Suffice it to say that a heavy mace is not going to take this thing down alone.

Difficulty was a central point MAIET wanted to stress in RaiderZ and I can confirm that it's definitely apparent. The monsters out there aren't easy and it's not a matter of if they'll kill you, but when. We're talking huge health pools, giant weapons and charging attacks that will end you. It's up to you and your party to mark the moves of your prey and get the hell out of the way when 'Behemoth A' grabs a pillar out of the ground and arcs it in your direction. It's not a cheap difficulty, but it will require thought and your undivided attention to avoid death.

Besides being a monster hunting affair, this game also puts a great emphasis on choosing your battles, evasion and combat. Being the action game connoisseur that I am, I immediately noticed the hit-boxes on every monster is spot on. This means where you attack matters and dodging is possible by even running between the creature's legs. MAIET has done an excellent job making each fight feel like there's weight behind it and that also carries over into hitting the beasts themselves. Sometimes, depending on the monster and other variables, you can break off pieces of the monster, their armor, anything and use it against them. That horned demon giving you and your buddies a hard time? Break that horn off and you can use it as a temporary weapon to send him back to the depths.

Information shown:
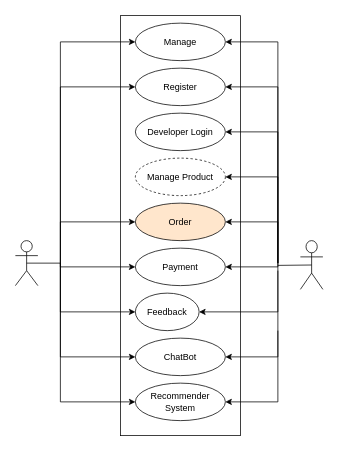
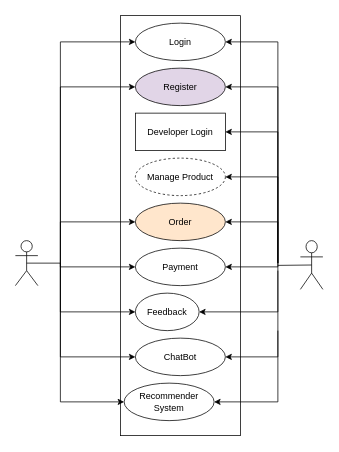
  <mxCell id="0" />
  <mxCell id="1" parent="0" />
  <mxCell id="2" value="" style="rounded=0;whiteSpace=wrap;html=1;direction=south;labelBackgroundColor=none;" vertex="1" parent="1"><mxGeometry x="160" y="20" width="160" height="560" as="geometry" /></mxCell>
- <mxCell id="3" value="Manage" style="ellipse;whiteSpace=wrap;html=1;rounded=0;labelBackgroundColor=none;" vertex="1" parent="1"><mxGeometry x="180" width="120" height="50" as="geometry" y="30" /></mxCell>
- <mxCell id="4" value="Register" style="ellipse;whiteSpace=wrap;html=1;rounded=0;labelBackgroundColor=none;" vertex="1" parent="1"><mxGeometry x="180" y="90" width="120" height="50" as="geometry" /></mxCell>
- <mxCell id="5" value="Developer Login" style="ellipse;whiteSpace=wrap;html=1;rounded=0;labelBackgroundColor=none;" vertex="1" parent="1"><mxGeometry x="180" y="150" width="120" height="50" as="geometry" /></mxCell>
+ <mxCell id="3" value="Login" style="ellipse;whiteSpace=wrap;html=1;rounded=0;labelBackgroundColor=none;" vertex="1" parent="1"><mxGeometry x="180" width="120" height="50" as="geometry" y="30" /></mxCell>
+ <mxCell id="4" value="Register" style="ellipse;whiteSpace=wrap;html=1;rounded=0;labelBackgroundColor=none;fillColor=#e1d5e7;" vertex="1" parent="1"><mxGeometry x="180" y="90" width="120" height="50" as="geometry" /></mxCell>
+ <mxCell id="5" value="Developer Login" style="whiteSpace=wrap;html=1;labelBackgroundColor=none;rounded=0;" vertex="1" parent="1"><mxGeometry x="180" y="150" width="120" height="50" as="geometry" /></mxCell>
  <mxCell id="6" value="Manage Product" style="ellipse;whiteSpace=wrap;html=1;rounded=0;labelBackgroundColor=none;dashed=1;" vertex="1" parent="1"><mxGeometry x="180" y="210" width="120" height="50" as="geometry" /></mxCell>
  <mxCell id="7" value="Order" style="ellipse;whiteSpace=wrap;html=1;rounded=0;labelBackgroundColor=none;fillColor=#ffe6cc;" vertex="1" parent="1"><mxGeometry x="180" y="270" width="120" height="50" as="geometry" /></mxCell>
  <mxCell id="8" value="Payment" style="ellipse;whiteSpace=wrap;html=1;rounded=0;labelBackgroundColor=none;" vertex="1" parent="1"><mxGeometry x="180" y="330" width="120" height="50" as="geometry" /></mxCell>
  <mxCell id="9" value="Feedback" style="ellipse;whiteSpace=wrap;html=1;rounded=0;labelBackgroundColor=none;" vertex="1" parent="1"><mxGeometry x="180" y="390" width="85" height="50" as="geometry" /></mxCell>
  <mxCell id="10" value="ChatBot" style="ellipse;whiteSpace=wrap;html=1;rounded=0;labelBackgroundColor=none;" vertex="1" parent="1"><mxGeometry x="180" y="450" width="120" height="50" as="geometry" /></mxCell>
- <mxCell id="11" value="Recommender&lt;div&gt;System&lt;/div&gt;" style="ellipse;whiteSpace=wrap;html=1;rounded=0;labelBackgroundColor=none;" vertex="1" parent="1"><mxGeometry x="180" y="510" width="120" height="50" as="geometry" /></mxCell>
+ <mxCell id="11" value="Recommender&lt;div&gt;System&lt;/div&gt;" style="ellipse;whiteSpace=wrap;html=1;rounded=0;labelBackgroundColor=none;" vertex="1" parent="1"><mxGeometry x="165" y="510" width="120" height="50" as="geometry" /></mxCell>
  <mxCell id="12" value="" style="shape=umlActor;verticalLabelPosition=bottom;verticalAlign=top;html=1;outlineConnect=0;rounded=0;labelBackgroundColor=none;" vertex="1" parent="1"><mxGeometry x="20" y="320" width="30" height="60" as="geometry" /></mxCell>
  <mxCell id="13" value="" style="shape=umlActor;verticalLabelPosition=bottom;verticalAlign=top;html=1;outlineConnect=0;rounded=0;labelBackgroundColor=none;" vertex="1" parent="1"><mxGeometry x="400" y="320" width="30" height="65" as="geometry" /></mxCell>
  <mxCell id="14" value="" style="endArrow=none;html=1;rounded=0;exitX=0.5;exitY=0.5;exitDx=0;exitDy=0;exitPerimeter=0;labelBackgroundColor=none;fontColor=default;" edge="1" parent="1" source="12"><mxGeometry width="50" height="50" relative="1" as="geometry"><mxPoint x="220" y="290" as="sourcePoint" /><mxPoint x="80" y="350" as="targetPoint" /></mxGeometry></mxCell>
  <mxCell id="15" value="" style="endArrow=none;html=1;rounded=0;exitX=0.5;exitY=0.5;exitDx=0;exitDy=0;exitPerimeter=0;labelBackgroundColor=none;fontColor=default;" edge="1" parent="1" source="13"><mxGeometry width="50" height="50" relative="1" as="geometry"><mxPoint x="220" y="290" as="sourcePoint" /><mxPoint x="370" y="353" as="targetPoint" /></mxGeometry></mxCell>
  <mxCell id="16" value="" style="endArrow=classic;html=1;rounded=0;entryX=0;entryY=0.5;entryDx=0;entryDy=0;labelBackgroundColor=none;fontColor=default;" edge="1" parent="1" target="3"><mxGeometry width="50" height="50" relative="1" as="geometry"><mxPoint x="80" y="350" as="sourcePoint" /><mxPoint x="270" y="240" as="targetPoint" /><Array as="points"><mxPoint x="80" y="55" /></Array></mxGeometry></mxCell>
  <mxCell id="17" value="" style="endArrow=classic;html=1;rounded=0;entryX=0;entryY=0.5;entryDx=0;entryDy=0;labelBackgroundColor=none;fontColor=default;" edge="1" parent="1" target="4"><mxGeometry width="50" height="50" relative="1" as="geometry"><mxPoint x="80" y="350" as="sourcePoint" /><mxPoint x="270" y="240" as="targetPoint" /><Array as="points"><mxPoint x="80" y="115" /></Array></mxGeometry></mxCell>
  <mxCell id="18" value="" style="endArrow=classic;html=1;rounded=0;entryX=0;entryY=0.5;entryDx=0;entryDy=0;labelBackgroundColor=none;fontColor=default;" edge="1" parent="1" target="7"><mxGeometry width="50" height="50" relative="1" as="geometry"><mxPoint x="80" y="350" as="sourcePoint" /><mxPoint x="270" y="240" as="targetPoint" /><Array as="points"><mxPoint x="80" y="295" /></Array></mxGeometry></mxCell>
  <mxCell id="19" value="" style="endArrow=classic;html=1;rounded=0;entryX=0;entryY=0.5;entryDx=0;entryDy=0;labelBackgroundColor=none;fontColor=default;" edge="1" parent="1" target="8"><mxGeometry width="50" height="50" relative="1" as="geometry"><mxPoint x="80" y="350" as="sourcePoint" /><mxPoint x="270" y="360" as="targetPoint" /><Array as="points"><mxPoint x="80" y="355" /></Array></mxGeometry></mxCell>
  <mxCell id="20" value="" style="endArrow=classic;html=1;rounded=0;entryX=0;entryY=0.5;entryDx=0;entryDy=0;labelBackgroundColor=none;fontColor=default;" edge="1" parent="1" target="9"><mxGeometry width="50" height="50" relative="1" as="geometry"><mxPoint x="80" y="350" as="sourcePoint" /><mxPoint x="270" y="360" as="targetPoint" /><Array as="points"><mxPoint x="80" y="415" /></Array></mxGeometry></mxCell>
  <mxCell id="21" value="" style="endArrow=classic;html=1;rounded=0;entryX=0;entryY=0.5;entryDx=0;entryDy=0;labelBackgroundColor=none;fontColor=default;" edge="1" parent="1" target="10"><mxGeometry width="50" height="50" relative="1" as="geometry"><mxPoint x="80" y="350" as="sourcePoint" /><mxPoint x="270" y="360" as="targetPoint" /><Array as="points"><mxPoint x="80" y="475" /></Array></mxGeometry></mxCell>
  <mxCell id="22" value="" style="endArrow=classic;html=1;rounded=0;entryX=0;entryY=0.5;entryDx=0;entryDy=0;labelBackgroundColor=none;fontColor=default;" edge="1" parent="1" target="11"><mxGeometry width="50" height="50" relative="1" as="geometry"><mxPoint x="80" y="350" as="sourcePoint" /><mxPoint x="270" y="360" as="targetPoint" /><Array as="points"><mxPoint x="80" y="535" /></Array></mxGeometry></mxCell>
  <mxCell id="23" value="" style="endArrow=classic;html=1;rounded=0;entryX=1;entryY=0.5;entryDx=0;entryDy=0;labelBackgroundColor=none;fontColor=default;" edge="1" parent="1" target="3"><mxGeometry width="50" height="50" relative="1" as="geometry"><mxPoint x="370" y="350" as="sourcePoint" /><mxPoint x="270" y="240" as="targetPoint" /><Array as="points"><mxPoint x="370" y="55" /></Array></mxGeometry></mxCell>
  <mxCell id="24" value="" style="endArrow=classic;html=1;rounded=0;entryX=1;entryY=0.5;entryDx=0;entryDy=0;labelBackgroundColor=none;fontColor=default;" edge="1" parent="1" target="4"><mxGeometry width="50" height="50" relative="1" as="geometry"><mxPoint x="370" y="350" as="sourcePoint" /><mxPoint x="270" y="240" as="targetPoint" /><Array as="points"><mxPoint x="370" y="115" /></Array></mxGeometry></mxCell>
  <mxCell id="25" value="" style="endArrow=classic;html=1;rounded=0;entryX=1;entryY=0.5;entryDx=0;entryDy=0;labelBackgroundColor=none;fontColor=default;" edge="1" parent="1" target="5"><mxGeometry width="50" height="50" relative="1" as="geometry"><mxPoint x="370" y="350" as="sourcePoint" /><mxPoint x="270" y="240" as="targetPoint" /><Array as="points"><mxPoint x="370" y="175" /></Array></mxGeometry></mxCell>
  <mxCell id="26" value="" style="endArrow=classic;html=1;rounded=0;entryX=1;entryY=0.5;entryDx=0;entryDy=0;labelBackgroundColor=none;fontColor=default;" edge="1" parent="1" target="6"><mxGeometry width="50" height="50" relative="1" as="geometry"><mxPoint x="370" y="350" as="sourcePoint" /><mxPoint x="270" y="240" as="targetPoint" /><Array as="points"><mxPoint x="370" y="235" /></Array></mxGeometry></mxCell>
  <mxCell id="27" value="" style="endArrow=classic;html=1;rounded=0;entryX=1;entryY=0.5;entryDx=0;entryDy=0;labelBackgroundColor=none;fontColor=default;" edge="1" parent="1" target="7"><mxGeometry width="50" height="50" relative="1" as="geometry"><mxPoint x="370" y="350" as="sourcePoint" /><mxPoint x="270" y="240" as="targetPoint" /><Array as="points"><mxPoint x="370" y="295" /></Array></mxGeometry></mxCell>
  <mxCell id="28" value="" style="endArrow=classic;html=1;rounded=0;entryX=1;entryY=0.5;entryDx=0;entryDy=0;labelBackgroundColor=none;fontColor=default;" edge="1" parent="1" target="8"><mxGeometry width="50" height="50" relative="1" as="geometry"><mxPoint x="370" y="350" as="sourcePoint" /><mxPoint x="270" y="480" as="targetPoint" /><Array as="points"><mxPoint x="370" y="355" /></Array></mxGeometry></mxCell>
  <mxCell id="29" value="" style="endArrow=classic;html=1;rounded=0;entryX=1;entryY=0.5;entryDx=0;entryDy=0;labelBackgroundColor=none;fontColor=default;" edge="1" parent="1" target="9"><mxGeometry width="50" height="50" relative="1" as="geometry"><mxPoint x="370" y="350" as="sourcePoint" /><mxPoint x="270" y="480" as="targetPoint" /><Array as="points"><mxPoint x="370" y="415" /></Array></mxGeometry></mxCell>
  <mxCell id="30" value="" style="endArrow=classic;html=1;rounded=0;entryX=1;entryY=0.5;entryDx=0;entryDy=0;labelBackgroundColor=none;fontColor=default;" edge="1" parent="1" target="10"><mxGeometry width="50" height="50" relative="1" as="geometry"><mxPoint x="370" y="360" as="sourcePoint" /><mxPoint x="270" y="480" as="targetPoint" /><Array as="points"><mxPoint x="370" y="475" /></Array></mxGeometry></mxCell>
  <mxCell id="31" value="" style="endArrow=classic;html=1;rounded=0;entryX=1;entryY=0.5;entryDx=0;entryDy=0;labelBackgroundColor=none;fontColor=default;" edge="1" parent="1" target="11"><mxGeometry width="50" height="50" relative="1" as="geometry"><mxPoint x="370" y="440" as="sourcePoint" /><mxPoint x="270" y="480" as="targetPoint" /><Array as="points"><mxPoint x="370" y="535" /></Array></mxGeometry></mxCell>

--

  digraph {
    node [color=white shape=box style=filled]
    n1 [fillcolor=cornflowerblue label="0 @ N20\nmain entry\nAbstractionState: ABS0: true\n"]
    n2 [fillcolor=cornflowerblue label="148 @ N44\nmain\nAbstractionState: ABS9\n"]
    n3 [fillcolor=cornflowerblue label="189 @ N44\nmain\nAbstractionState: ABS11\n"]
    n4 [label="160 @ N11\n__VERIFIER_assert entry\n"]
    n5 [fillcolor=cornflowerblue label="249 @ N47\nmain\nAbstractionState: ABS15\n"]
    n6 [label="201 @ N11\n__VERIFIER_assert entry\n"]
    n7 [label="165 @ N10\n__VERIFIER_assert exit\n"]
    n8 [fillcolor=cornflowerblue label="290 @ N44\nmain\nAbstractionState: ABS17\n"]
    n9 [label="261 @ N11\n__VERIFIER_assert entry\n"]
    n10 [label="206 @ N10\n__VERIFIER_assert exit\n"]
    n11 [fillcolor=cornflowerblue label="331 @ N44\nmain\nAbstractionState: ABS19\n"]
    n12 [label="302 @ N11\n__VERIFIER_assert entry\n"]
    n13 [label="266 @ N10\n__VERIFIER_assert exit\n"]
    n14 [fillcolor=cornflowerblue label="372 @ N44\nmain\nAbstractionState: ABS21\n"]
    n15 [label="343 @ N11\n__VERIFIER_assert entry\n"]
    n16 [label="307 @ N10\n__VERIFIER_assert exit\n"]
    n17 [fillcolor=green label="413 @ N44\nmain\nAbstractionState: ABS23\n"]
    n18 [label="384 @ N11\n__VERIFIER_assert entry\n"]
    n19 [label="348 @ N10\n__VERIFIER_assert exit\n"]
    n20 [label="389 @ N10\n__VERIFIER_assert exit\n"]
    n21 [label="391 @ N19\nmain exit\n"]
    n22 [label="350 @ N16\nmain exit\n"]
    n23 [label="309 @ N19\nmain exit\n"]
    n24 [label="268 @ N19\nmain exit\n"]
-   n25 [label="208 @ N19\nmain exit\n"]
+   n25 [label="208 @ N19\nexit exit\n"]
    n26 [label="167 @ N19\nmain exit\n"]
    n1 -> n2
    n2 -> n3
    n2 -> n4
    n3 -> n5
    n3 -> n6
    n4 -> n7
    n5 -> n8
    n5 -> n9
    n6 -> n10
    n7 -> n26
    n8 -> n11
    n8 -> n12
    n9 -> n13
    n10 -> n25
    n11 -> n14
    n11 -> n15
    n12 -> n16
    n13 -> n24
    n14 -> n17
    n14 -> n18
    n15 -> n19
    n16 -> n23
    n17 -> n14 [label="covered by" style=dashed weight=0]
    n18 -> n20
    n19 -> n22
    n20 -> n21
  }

---

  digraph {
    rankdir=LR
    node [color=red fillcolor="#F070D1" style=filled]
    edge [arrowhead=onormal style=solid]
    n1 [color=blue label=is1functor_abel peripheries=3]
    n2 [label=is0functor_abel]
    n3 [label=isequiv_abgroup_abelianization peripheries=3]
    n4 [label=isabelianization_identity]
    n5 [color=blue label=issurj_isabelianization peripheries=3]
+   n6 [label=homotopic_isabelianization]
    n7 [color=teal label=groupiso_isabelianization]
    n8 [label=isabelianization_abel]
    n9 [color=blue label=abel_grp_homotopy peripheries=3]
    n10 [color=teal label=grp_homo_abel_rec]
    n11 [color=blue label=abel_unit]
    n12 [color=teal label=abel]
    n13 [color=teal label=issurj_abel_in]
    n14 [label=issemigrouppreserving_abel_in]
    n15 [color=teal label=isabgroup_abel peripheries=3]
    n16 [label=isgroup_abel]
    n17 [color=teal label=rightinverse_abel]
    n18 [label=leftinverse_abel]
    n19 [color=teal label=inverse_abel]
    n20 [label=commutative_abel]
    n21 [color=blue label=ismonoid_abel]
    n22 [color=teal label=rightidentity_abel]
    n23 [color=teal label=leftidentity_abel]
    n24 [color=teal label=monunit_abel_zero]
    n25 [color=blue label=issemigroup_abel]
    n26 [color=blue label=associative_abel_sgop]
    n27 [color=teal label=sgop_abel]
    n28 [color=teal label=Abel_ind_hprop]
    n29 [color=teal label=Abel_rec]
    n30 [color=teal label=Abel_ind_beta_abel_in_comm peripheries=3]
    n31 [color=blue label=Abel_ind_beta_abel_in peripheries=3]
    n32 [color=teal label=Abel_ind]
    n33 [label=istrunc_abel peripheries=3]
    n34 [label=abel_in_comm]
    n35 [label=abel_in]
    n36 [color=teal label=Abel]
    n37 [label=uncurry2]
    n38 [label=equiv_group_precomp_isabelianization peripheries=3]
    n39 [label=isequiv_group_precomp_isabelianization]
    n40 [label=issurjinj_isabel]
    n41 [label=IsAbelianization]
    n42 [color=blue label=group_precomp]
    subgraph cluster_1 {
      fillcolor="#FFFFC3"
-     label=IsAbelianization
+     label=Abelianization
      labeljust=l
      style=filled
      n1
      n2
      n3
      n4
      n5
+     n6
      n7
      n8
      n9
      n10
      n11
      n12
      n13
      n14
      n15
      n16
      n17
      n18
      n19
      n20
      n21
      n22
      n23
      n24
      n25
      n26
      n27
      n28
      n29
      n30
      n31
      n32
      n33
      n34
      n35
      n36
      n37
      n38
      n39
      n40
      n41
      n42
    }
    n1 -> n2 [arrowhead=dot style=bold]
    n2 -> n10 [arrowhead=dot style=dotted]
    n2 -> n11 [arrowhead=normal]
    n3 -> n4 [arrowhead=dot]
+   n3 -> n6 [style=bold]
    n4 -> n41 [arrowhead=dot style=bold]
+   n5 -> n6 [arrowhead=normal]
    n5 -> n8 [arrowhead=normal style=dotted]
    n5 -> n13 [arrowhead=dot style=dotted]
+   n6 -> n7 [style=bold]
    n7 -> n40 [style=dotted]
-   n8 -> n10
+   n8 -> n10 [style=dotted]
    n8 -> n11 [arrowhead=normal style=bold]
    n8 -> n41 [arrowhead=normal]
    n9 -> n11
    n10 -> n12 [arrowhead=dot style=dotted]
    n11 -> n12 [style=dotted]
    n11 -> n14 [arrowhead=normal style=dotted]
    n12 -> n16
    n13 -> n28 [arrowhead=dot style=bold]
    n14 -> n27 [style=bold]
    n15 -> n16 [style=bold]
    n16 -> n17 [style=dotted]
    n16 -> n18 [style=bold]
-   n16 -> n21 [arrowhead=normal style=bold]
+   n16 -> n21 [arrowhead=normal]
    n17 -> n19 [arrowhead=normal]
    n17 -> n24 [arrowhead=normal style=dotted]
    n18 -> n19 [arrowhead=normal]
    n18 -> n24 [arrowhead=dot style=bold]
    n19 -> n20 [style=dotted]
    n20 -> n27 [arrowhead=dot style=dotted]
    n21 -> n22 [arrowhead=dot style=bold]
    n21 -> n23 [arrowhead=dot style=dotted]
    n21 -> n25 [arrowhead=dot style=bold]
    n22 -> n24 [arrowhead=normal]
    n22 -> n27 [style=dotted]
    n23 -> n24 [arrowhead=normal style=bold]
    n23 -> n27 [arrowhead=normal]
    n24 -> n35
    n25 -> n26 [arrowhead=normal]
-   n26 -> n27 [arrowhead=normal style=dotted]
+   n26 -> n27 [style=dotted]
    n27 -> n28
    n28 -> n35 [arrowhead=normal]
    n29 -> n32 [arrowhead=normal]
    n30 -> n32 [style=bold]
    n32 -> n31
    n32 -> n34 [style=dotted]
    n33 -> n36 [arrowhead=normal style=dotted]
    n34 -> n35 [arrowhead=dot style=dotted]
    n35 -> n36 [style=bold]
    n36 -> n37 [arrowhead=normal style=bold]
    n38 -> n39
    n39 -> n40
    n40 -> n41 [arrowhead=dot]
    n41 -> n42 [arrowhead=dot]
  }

Written instruction A: Reproduce the RaiderZ passage word for word, from start to finish.
Written instruction B: Pick out every line in the rows that contains the string "verticalLabelPosition".
The RaiderZ passage and the rows were taken from separate sources.

Task output A:
Suffice it to say that a heavy mace is not going to take this thing down alone.

Difficulty was a central point MAIET wanted to stress in RaiderZ and I can confirm that it's definitely apparent. The monsters out there aren't easy and it's not a matter of if they'll kill you, but when. We're talking huge health pools, giant weapons and charging attacks that will end you. It's up to you and your party to mark the moves of your prey and get the hell out of the way when 'Behemoth A' grabs a pillar out of the ground and arcs it in your direction. It's not a cheap difficulty, but it will require thought and your undivided attention to avoid death.

Besides being a monster hunting affair, this game also puts a great emphasis on choosing your battles, evasion and combat. Being the action game connoisseur that I am, I immediately noticed the hit-boxes on every monster is spot on. This means where you attack matters and dodging is possible by even running between the creature's legs. MAIET has done an excellent job making each fight feel like there's weight behind it and that also carries over into hitting the beasts themselves. Sometimes, depending on the monster and other variables, you can break off pieces of the monster, their armor, anything and use it against them. That horned demon giving you and your buddies a hard time? Break that horn off and you can use it as a temporary weapon to send him back to the depths.

Task output B:
  <mxCell id="12" value="" style="shape=umlActor;verticalLabelPosition=bottom;verticalAlign=top;html=1;outlineConnect=0;rounded=0;labelBackgroundColor=none;" vertex="1" parent="1"><mxGeometry x="20" y="320" width="30" height="60" as="geometry" /></mxCell>
  <mxCell id="13" value="" style="shape=umlActor;verticalLabelPosition=bottom;verticalAlign=top;html=1;outlineConnect=0;rounded=0;labelBackgroundColor=none;" vertex="1" parent="1"><mxGeometry x="400" y="320" width="30" height="65" as="geometry" /></mxCell>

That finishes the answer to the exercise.